Seniors housing and care M&A has slowed down considerably, which will not surprise anyone, and an abundance of caution on the buyers’ part has had a lot to do with that. But perhaps more so has been the reaction of the lenders, many of whom have taken a wait-and-see approach before lending millions to support acquisitions, new developments and even refinances.  

However, deals are still getting done, with even a mini M&A boom at the end of March into early April, so a number of lenders had to have signed off on those deals fully aware of the economic and practical realities of the current crisis. So how have these lenders adapted to the current environment? Well, we asked three experts from Meridian Capital Group: Ari Adlerstein, Ari Dobkin and Josh Simpson. 

1.  Have you seen interest rates stabilize in the last two weeks? And do you expect them to move much in the next couple of months? 

There has obviously been a lot of fluctuation in the market over the last few weeks. We can’t say that we’ve seen rates stabilize as the markets are still changing daily, but for the most part, we haven’t seen any dramatic increases. On average, we’ve seen an increase in spreads of 25 to 30 basis points compared to pre-COVID-19 pricing. No one can say for certain, but as the majority of our lenders are still active and the landscape remains competitive, we believe interest rates will remain relatively low.  

2.  What deals (if any) are banks going ahead with right now and why? 

We’re keeping in constant contact with the various lenders we work with to understand their current appetite. For the most part, the prevailing response from banks is that they are proceeding with caution. We’ve found that several lenders who initially pressed the pause button to focus on asset management and devote resources to their existing portfolios are starting to resurface and are ready to look at new deals again. Clearly there are exceptions, but the majority of our core lenders are still in the game. One notable exception is cash-out refinancing; we are not seeing competition for these situations in the short term and are advising clients to be patient for 30 to 60 days to allow the market to more fully recover.  

3.  How have terms changed in the last month? From debt service reserve fund requirements to interest-only terms, etc.?  

As previously mentioned, we are seeing a small increase in pricing in addition to lenders proposing lower leverage levels. But given that we still have options, the deals we are signing up look pretty similar to what we were signing up a few weeks ago. The exception is the agencies who have pulled back in the interim and are requiring a debt service reserve where they otherwise wouldn’t. We haven’t seen a real change in interest-only periods to date. 

4.  What does a borrower have to do / show to get bank financing right now?  

As can be expected, banks are looking for strong borrowers with a proven track record and an ability to weather the storm (i.e., sufficient net worth and liquidity). Thus, banks are less likely to stretch for a newer operator or a deep turn around deal. Borrowers should expect to sign more personal recourse than what was previously customary for a given lender. 

5.  How has your due diligence process changed? 

Our due diligence process hasn’t changed fundamentally. We always strive to work with teams that care more about relationships and reputation than a specific deal. So, if it’s challenging, but for a sponsor we have a track record with and that we believe in, we’ll work that much harder to make sure we figure out a solution. When the markets are good, we know we add value, and when the markets face challenges, like today, working alongside a trusted advisor is more valuable than ever.  

6.  For M&A, who are the buyers out there? And what sort of properties are they looking at? Senior living, skilled nursing? High quality / stabilized, or older / lower quality / turnaround opportunities?  

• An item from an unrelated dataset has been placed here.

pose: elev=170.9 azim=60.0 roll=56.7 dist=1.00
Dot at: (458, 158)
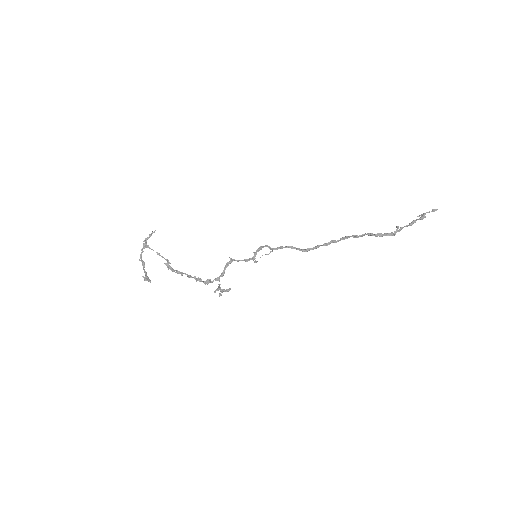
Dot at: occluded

We’ve found that most of the deals in our pipeline on the M&A side are proceeding, but slowly. With that said, we closed several deals just last week, including a SNF asset that was exposed to COVID-19, but both the buyer and lender got comfortable enough to proceed. The usual suspects are still looking at deals, but we see buyers that have historically been outside of our industry sitting on the sidelines for a bit before jumping into the fray. We believe this is true for both SNFs and in the private pay world. Also, core deals at very low cap rates are more likely to be on pause, but value-add deals, especially those at below replacement cost, are still very much sought after.  

7.  Does geography (distance from major metro areas / hotspots) matter more now?  

Just as it relates to COVID-19 outbreaks in existing assets. The coasts have obviously been hit harder thus far, and so those deals are receiving more scrutiny. We have deals in middle America where management to-date has seen no impact from COVID-19, so those deals are easier to pursue.  

8.  How much have values been impacted already?  

It’s too soon to tell. Most of the deals we closed last week were not impacted. However, two of the deals with confirmed cases were both awarded seller credits for the added risk. Buyers will certainly be cautious over the next few weeks. 

9. What has been the hardest hurdle to clear to get deals done? Finding financing? Getting approvals?  

If you hire Meridian, the financing isn’t an issue! But in all seriousness, it hasn’t been finding financing. There are things that are usually simple but given the restrictions of COVID-19 are tough, such as final site visits, third parties, title, etc., or census taking a hit.